START Information given

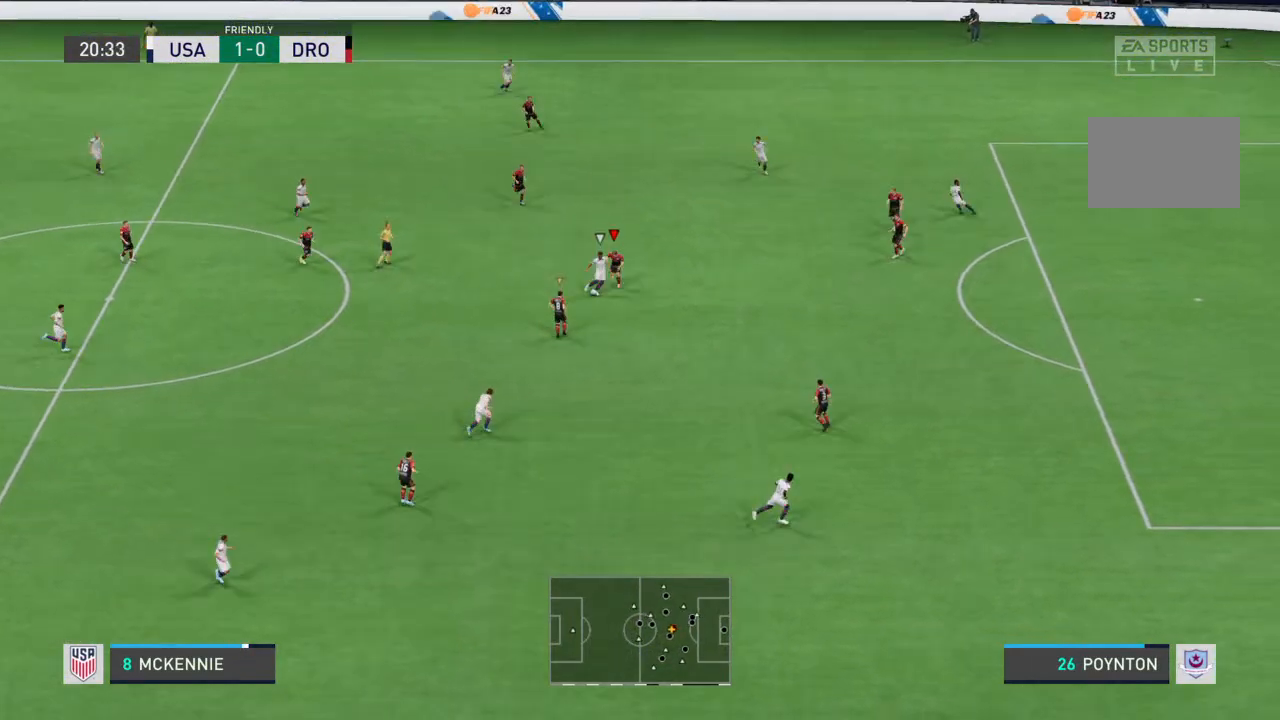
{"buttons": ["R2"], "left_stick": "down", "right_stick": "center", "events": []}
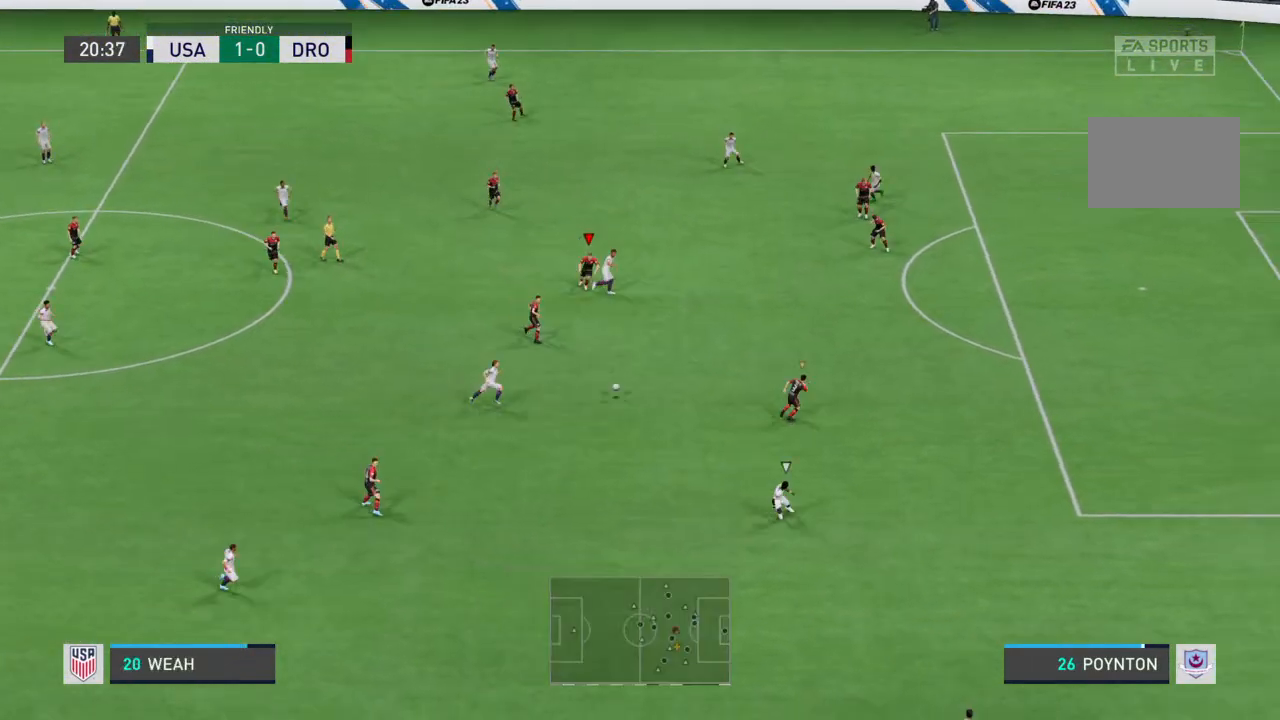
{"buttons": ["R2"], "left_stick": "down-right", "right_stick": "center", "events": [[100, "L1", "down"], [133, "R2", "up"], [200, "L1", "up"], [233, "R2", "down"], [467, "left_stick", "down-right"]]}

END Information given
START Information given

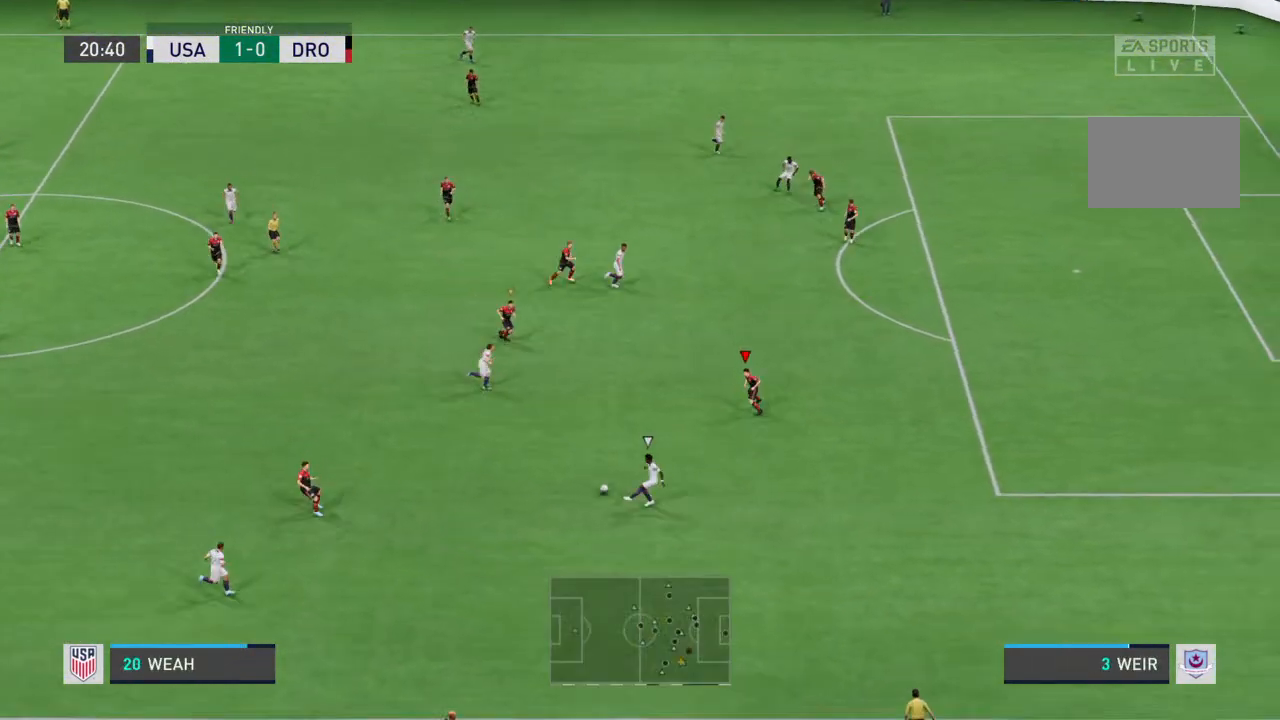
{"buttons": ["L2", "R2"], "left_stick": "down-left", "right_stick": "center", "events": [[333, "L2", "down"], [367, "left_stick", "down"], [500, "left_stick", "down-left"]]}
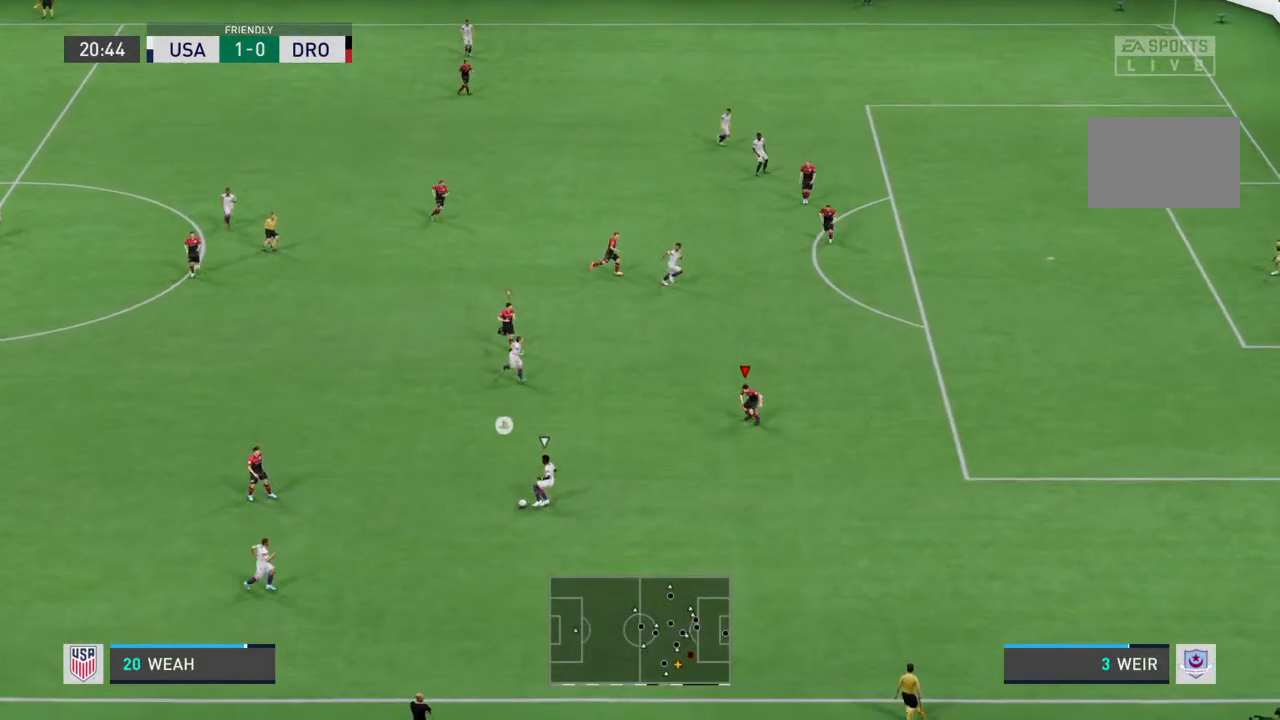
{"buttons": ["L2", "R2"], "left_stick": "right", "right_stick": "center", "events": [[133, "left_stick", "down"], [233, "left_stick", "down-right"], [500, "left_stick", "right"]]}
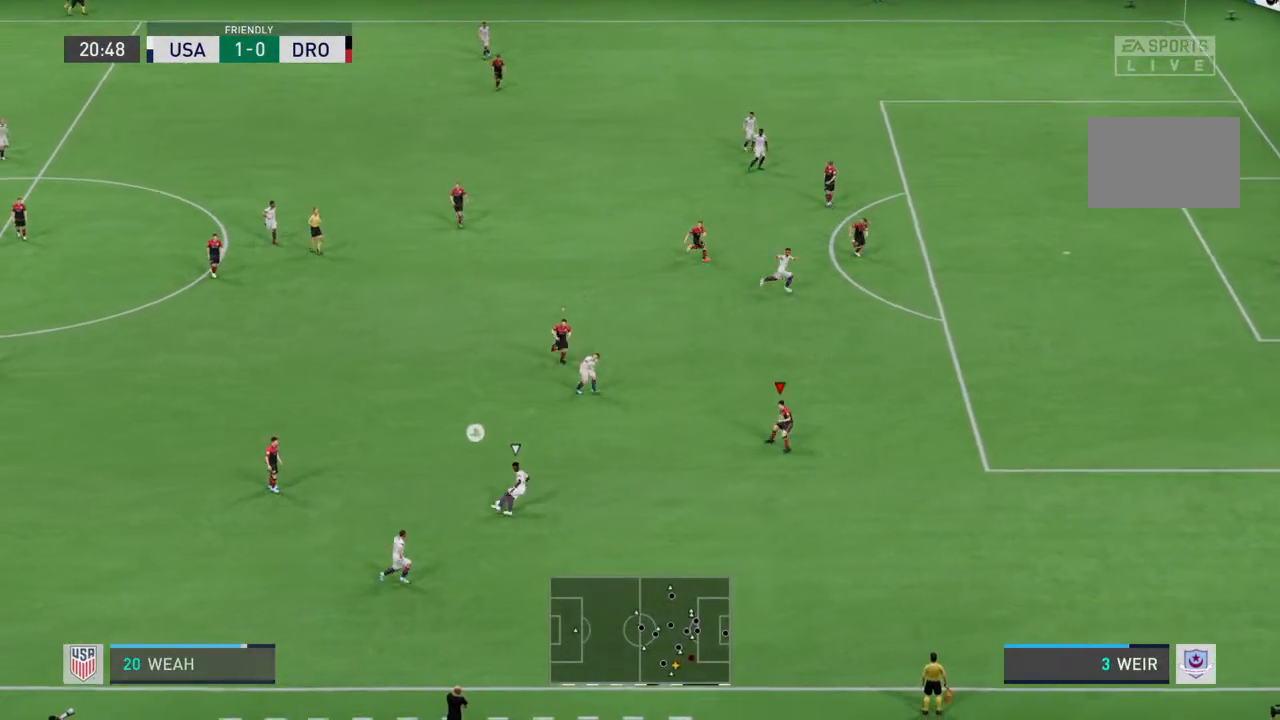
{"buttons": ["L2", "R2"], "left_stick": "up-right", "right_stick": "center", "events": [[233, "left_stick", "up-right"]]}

END Information given

Work required: Wherever a line holds the word "down", copy that line out of the entries above.

Expected answer:
{"buttons": ["R2"], "left_stick": "down", "right_stick": "center", "events": []}
{"buttons": ["R2"], "left_stick": "down-right", "right_stick": "center", "events": [[100, "L1", "down"], [133, "R2", "up"], [200, "L1", "up"], [233, "R2", "down"], [467, "left_stick", "down-right"]]}
{"buttons": ["L2", "R2"], "left_stick": "down-left", "right_stick": "center", "events": [[333, "L2", "down"], [367, "left_stick", "down"], [500, "left_stick", "down-left"]]}
{"buttons": ["L2", "R2"], "left_stick": "right", "right_stick": "center", "events": [[133, "left_stick", "down"], [233, "left_stick", "down-right"], [500, "left_stick", "right"]]}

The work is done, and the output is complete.